I thought it was game over then, so I still didn’t buy. But at that point, people were trying to get me involved so I had a few that people had just given to me. (People used to give it away back then – who gives away a $35,000 asset?). I ended up writing a book about it as a form of “catch-up” trade. Yet I also remember the Winklevoss brothers (previously most famous for having a dispute with Mark Zuckerberg over the founding of Facebook) buying at $100 and thinking they were stupid. They’re multibillionaires now. I’ve been told countless stories about missing out on bitcoin, and by far the most common reason people didn’t buy is that they thought it had gone up too much. So don’t fall into the trap of thinking “it’s too late” now. It isn’t. Saylor was buying at $32,000. In so doing, he paves the way for more corporate money.

The normal phase of an investment cycle is that the experts and the well-connected big guns get in first, then the institutions. The ordinary retail investor – your proverbial shoeshine boy – is last to the party, and is the one who gets burned. Bitcoin, as an open-source project, reversed that. The riff-raff got in first. The institutional money is just coming into the sector now. As it does, bitcoin will become that bit more established. There are around 3,500 publicly-traded companies in the US alone, with more than $5trn in their treasuries. They are all suffering the bleed of zero interest rates, money printing and runaway asset price inflation. It is opening up a scenario known as “hyper bitcoin-isation”.

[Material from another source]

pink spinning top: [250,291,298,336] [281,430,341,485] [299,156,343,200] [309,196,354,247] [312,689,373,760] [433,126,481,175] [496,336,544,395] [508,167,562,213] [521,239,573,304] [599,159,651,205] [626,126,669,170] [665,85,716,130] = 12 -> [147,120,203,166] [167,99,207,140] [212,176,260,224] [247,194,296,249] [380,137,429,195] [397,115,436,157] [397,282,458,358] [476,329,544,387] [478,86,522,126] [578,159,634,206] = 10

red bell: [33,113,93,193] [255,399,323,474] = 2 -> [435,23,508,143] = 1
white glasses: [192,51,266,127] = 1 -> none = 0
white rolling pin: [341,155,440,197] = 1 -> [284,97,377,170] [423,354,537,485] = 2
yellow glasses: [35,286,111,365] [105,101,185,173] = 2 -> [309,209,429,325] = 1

Demonetisation occurs when people stop using something such as money. Hyperinflation occurs when so much money is printed that the currency loses its purchasing power. It can lead to demonetisation. Hyper bitcoin-isation involves “the rapid, mass adoption of bitcoin in order to secure monetary stability and liquidity”, says researcher Daniel Krawisz from the Satoshi Nakamoto Institute. “A voluntary transition from an inferior currency to a superior one, a series of individual acts of entrepreneurship rather than a single monopolist that games the system.” In other words, more and more individuals, corporations and governments start using bitcoin as a store of wealth, rather than their national currencies. You may think such a scenario – governments using bitcoin – is absurd, but already both the Iranian and Venezuelan governments, whose national currencies are weak, have set up extensive bitcoin mining rigs.